The translational kinetic energy is given by the formula – KE= 0.5 mv^2

Rotational kinetic energy is given by the formula- RKE= 0.5 Iw^2

**To find rotational kinetic energy from translational kinetic energy we follow the steps given below-**

- First we convert linear velocity to angular velocity by the formula- V = W.r
- Then we convert mass to moment of inertia by multiplying square of radius of gyration with the mass.
- This way we have moment of inertia, I and angular velocity, W, so now we can find rotational kinetic energy.

**Describe the relationship between rotational kinetic energy and translational kinetic energy**

In this section we shall discuss how both of these kinetic energies are related to each other. The only difference between them being the type of motion followed by the object. So let us see the relationship between them in the section below.

**Rotational kinetic energy is proportional to moment of inertia which is rotational analogous to mass. Likewise the translational kinetic energy is also proportional to mass. Also, they both are proportional to square of velocity and angular velocity respectively.**

**Image credits: anonymous, Wooden roller coaster txgi, CC BY-SA 3.0**

**Are rotational and translational kinetic energy equal?**

The rotational kinetic energy in most cases has a different magnitude than translational kinetic energy. Although they can be same in some cases.

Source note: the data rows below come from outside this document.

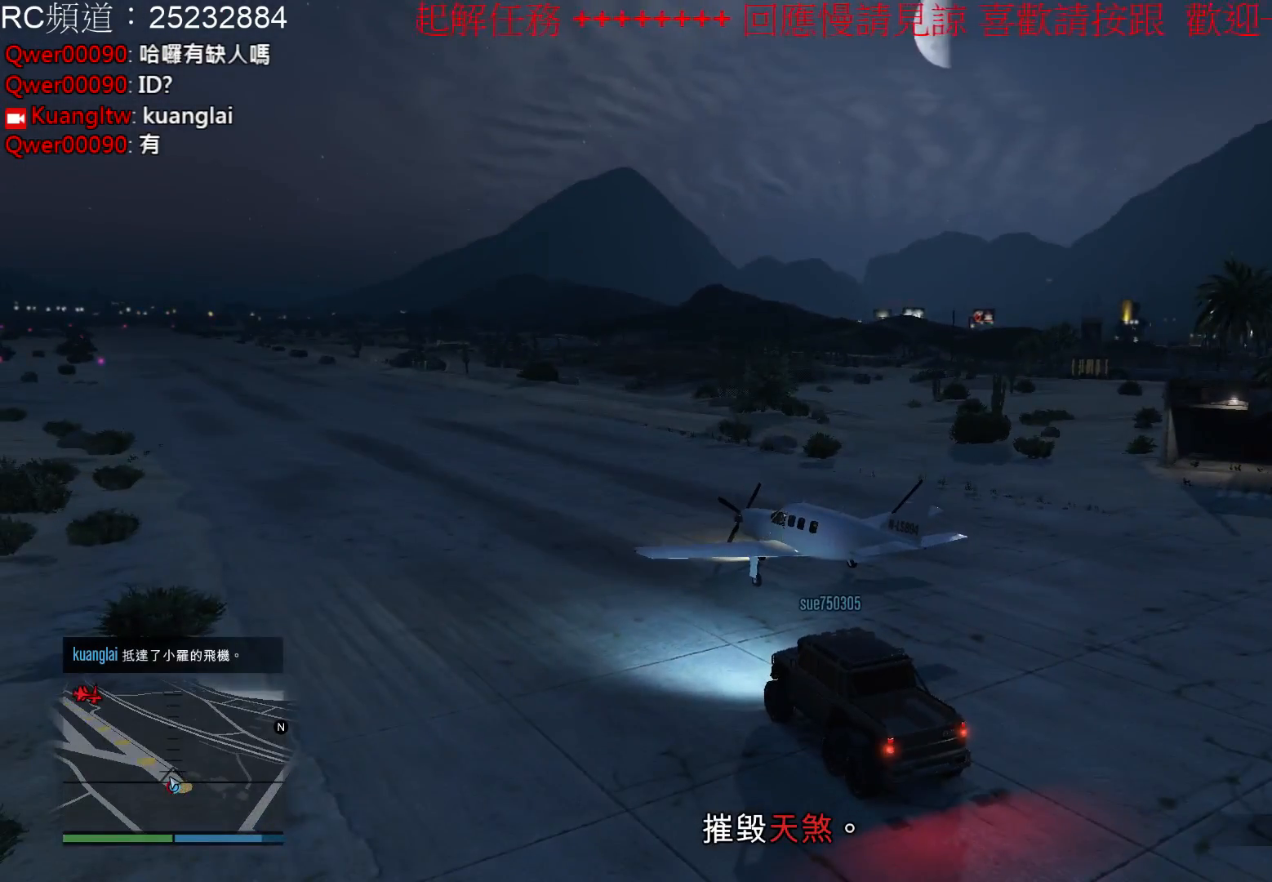
{"buttons": [], "left_stick": "center", "right_stick": "center", "events": [[133, "Y", "up"], [200, "Y", "down"], [333, "Y", "up"]]}
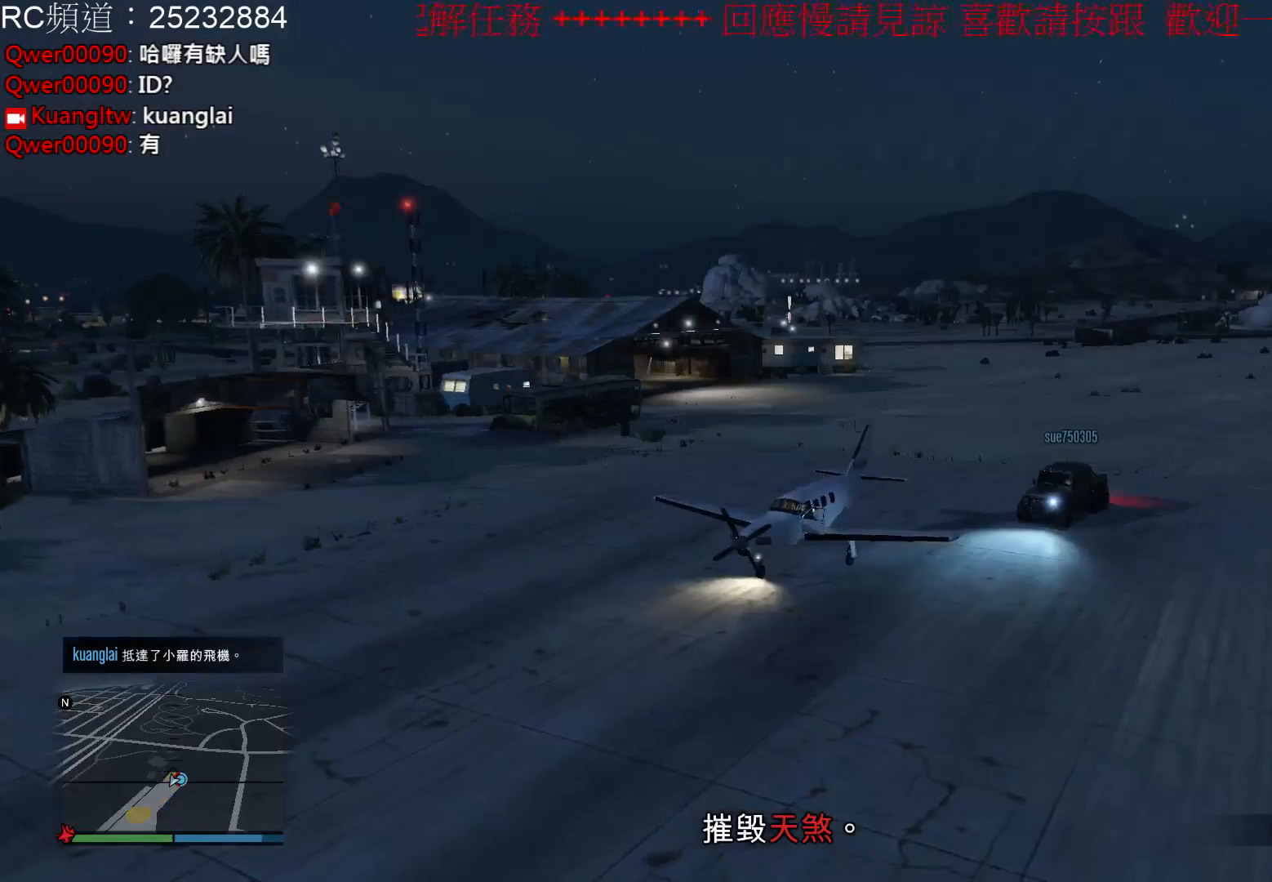
{"buttons": [], "left_stick": "right", "right_stick": "center", "events": [[433, "left_stick", "right"]]}
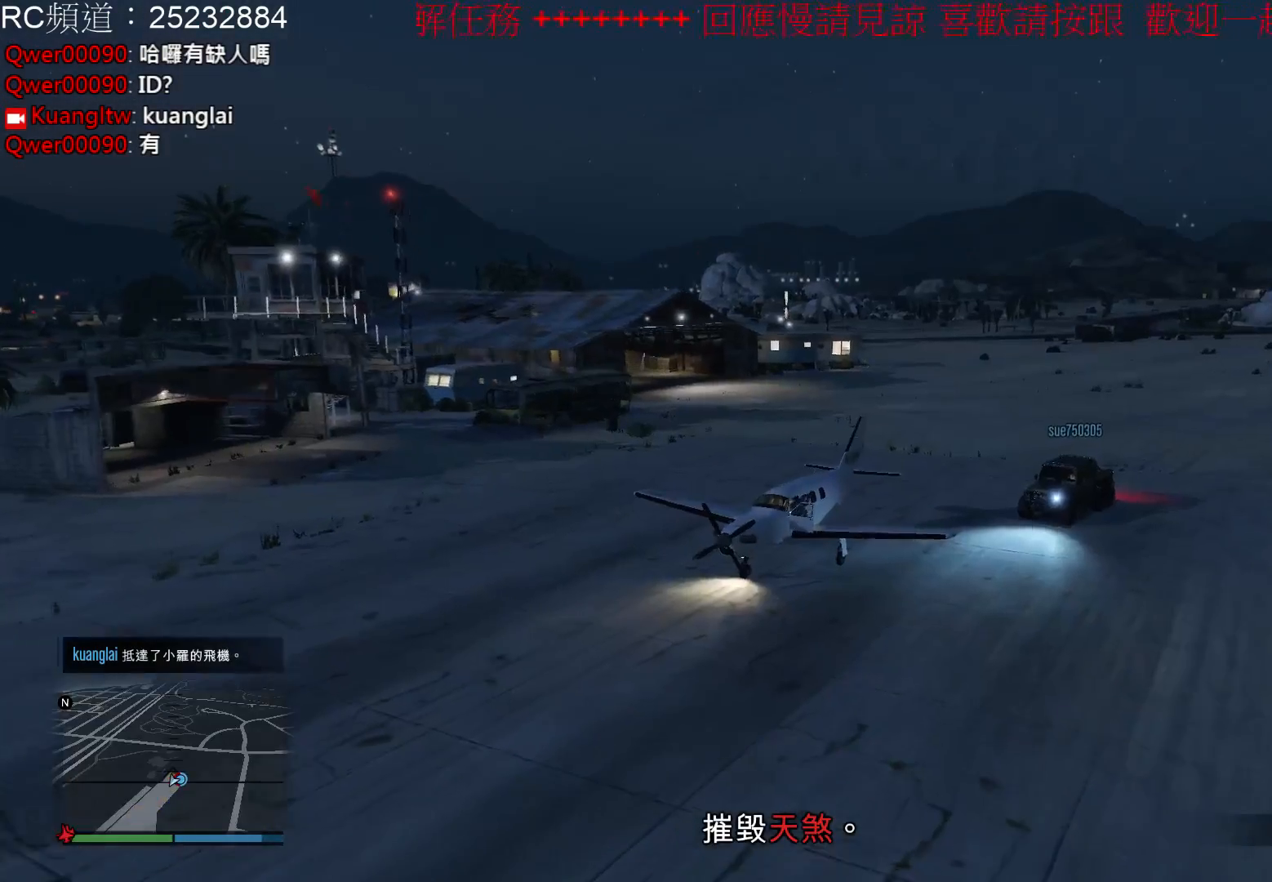
{"buttons": ["A"], "left_stick": "up-right", "right_stick": "center", "events": [[300, "A", "down"], [300, "left_stick", "up-right"], [333, "A", "up"], [400, "A", "down"]]}
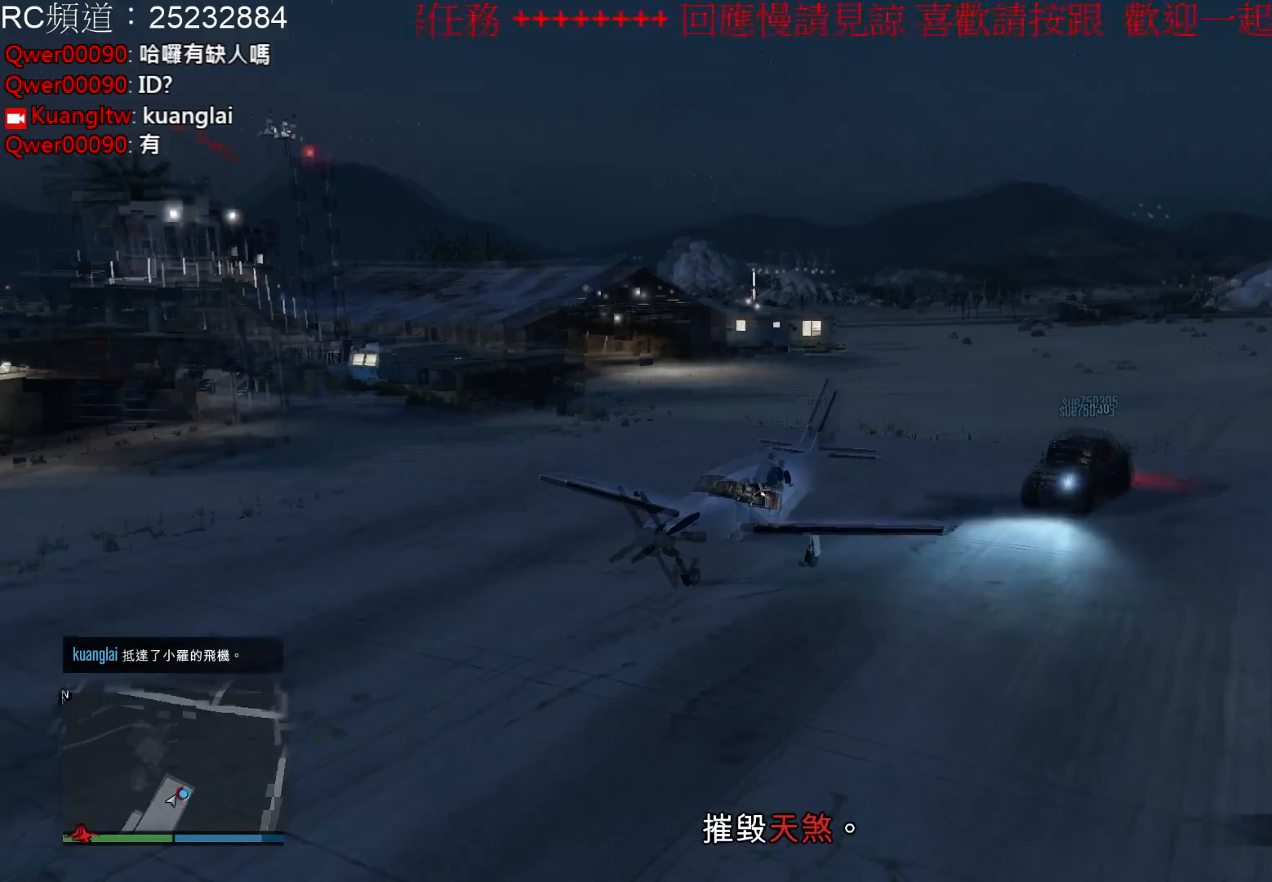
{"buttons": ["A"], "left_stick": "up-right", "right_stick": "center", "events": [[33, "A", "up"], [100, "A", "down"], [233, "A", "up"], [300, "A", "down"], [400, "A", "up"], [500, "A", "down"]]}
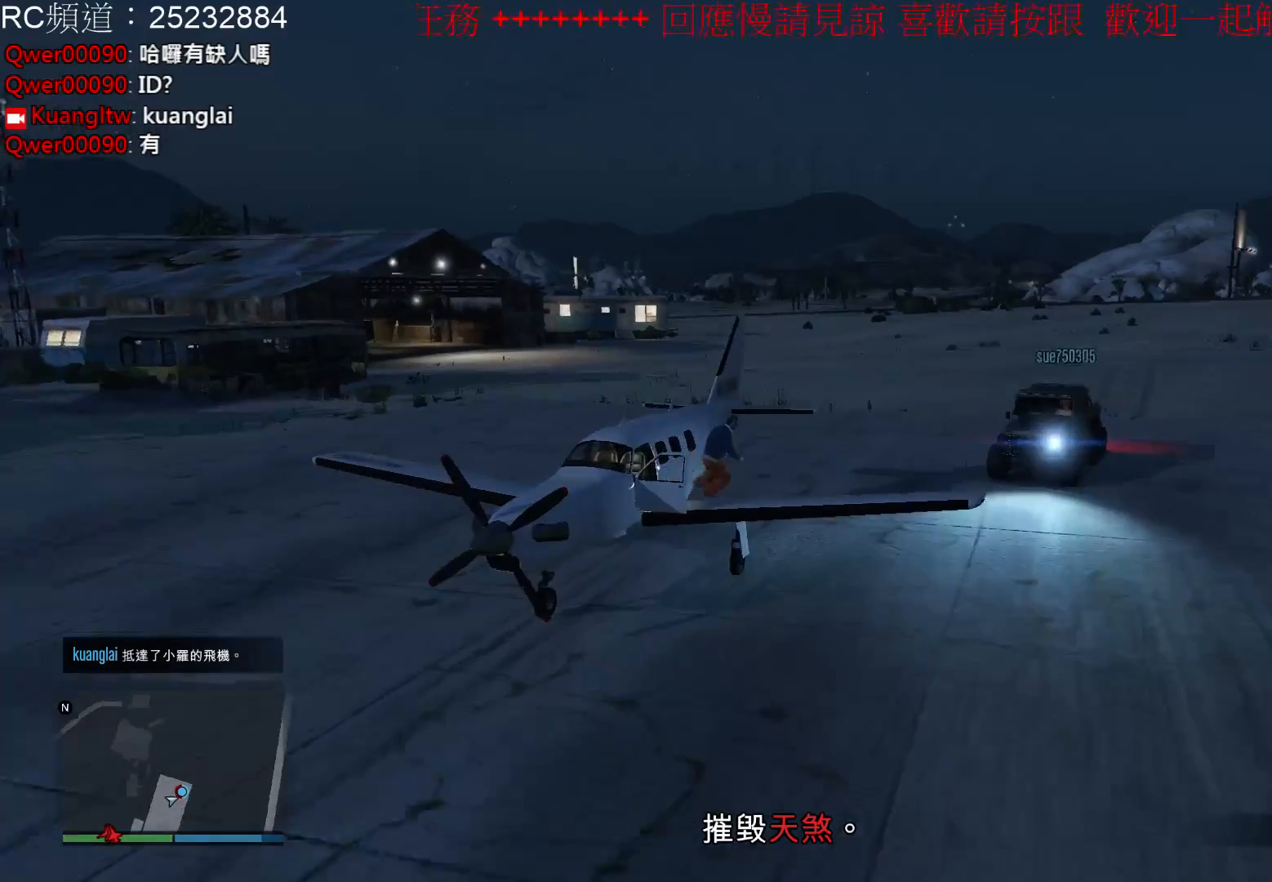
{"buttons": [], "left_stick": "up-right", "right_stick": "center", "events": [[100, "A", "up"], [167, "A", "down"], [300, "A", "up"], [367, "A", "down"], [500, "A", "up"]]}
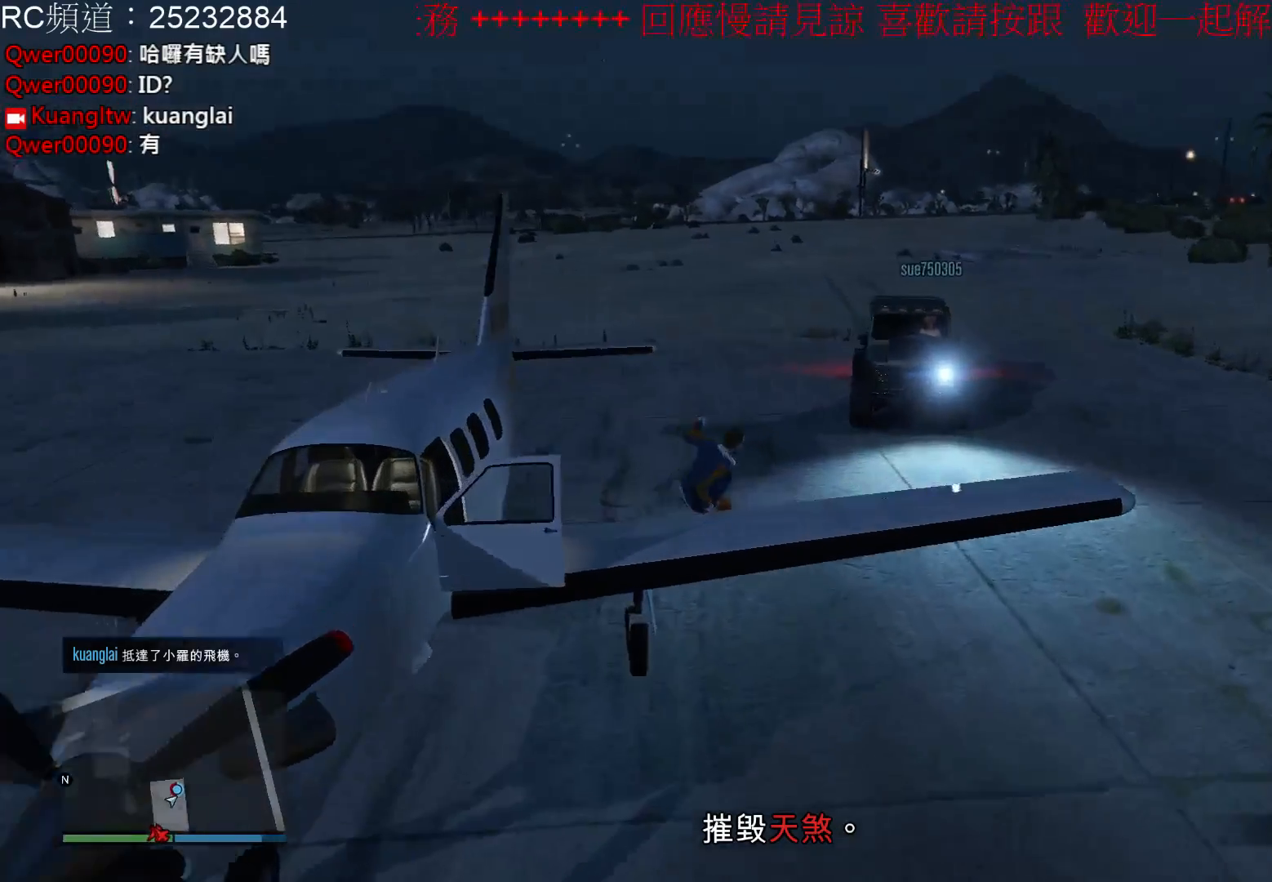
{"buttons": ["A"], "left_stick": "up-right", "right_stick": "center", "events": [[67, "A", "down"], [200, "A", "up"], [267, "A", "down"], [400, "A", "up"], [467, "A", "down"]]}
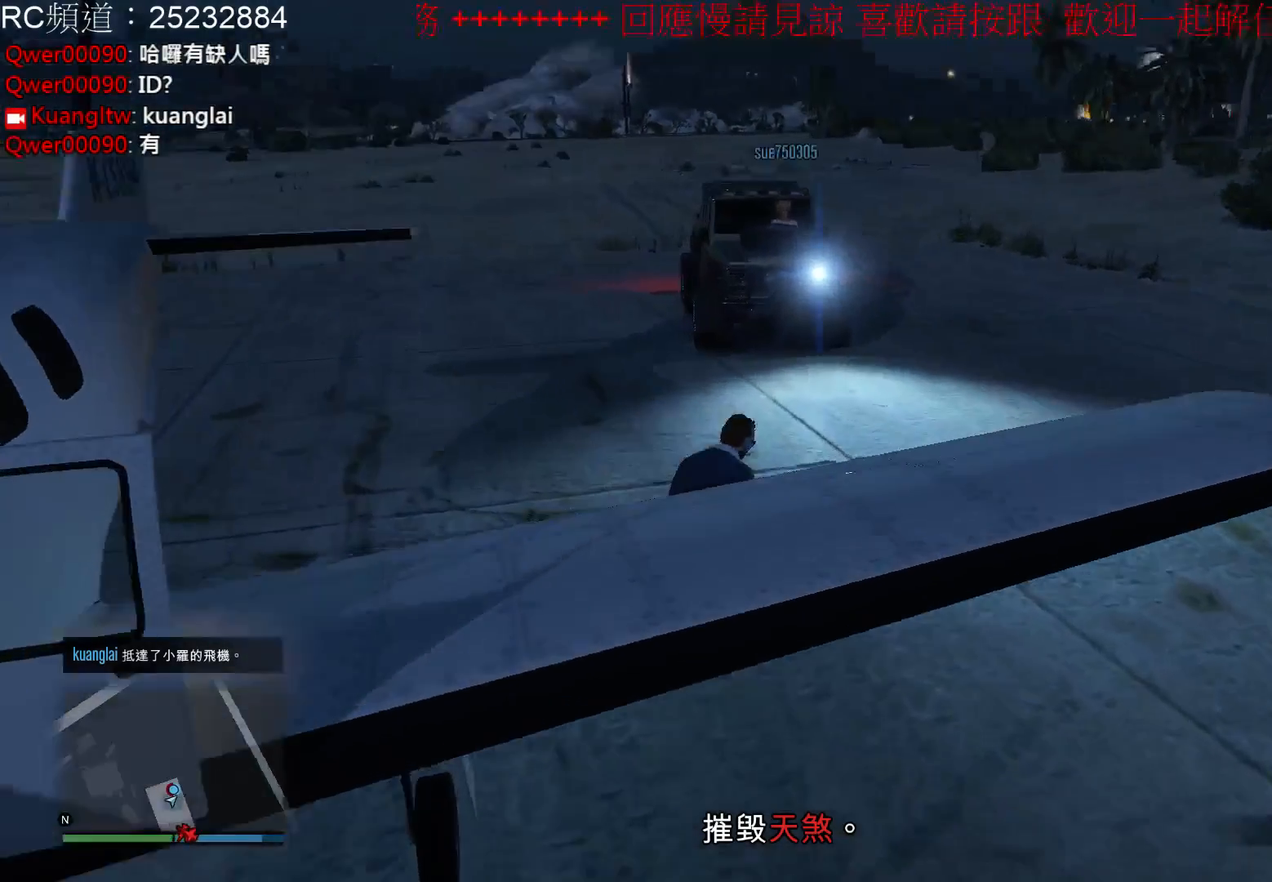
{"buttons": [], "left_stick": "up", "right_stick": "center", "events": [[100, "A", "up"], [167, "A", "down"], [267, "A", "up"], [367, "A", "down"], [367, "left_stick", "up"], [500, "A", "up"]]}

**When the radius of gyration is equal to the radius of rotating object (preferably ring), then we can say that the rotational kinetic energy and translational kinetic energy are equal. Practical examples of this are wheels of bike and cycle while coming down a slope.**

**Is rotational kinetic energy less than translational energy?**

Yes, the rotational kinetic energy is always lesser than or equal to the translational kinetic energy. This is because the ratio of radius of gyration to the radius of rolling body maximizes at 1 which is for a ring or hoop.

**We have discussed the formulae of rotational kinetic energy and translational kinetic energy in the above sections of this article We can find their ratio by dividing both the formulae with each other. Let us discuss more about the ratio in further sections of this article.**

**What is the ratio of the translational kinetic energy to the rotational kinetic energy when it reaches the bottom of the ramp?**

When the object reaches the bottom of the ramp, the surface starts becoming horizontal. At this position the value of ratio of rotational kinetic energy and translational or linear kinetic energy will be as per the information given in the section below-

**After dividing the formulae of translational kinetic energy and rotational kinetic energy, we get the following ratio- 2/5. This is the required ratio that is ratio of translational kinetic energy to rotational kinetic energy.**

**How much fraction of the kinetic energy of rolling body is purely translational and rotational?**

If the body is following a rolling motion without any slipping and the surface on which it is moving is horizontal then the ratio of linear kinetic energy to rotational kinetic energy is 2:1.

**The required value is calculated by dividing the two formulae discussed above, one of translational kinetic energy and other of rotational kinetic energy. Hence we can say that the translational kinetic energy is twice in magnitude of rotational kinetic energy.**

**What fraction of the total kinetic energy of a rolling sphere is translational**

Let us assume that the sphere that is rolling is solid. The moment of inertia for a solid sphere is given by 2/5 mr^2. After finding the rspective values of translational kinetic energy and rotational energy we add them.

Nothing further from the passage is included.